Americans have loved McDonald’s Quarter Pounder ever since a franchisee introduced the iconic burger to the country in 1972. In the 1980s, A&W attempted to capitalize on the success of the Quarter Pounder—and drum up a little competition for Ronald and friends—by introducing a third-pound burger. The bigger burger gave consumers more bang for their collective buck. It was priced the same as the Quarter Pounder but delivered more meat. It even outperformed McDonald’s in blind taste tests, with consumers preferring the flavor of A&W’s burger.
But when it came down to actually purchasing the third-pound burgers, most Americans simply would not do it. Baffled, A&W ordered more tests and focus groups. After chatting with people who snubbed the A&W burger for the smaller Quarter Pounder, the reason became clear: Americans suck at fractions. Alfred Taubman, who owned A&W at the time, wrote about the confusion in his book Threshold Resistance:
More than half of the participants in the Yankelovich focus groups questioned the price of our burger. "Why," they asked, "should we pay the same amount for a third of a pound of meat as we do for a quarter-pound of meat at McDonald's? You're overcharging us." Honestly. People thought a third of a pound was less than a quarter of a pound. After all, three is less than four!
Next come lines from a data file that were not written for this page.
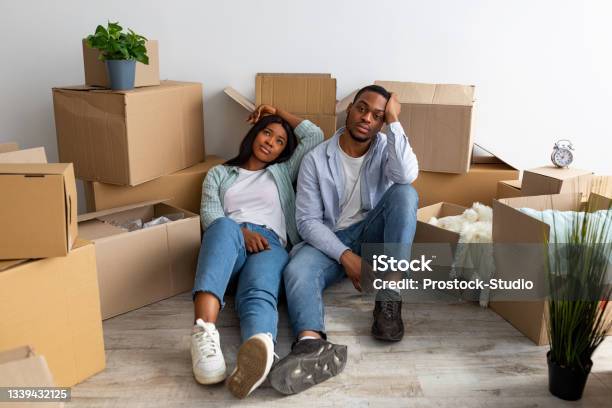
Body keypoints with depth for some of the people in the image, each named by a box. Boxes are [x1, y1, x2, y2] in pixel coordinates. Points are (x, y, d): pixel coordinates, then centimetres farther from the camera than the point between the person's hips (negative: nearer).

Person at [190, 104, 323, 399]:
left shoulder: (283, 172, 33)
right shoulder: (219, 174, 29)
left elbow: (315, 135, 27)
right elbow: (209, 214, 10)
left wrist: (279, 111, 36)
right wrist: (240, 231, -10)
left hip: (270, 244, 0)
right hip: (227, 240, 0)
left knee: (259, 295, -36)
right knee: (225, 226, -40)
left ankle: (260, 352, -72)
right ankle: (204, 332, -60)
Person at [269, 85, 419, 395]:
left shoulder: (386, 148, 0)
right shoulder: (316, 159, -4)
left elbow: (407, 176, -26)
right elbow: (307, 220, -9)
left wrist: (394, 122, -19)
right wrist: (346, 256, -22)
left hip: (373, 234, 1)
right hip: (331, 240, -1)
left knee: (405, 193, -28)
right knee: (296, 271, -33)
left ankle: (389, 300, -32)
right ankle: (312, 345, -64)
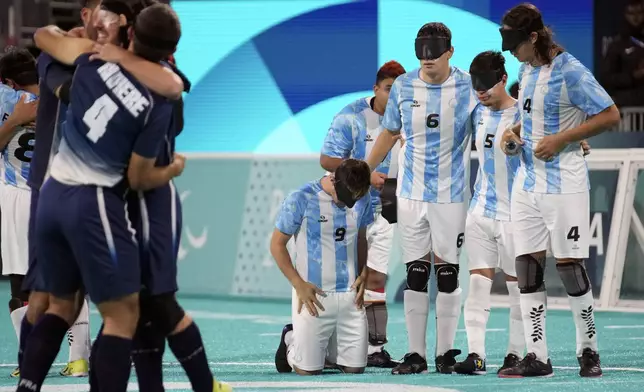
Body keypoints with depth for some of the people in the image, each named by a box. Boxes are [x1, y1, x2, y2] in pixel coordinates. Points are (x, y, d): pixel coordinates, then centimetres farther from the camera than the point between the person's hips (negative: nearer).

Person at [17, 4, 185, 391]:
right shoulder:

Not understanding that a fourth is actually smaller than a third, many consumers eschewed the better-tasting burger in favor of the one they thought was the better deal. According to Taubman, A&W recalibrated their marketing, saying, “The customer, regardless of his or her proficiency with fractions, is always right.”
Apparently undaunted by the average American’s less-than-average math skills, McDonald’s tried their own version of the bigger burger, the “Angus Third-Pounder,” in 2007.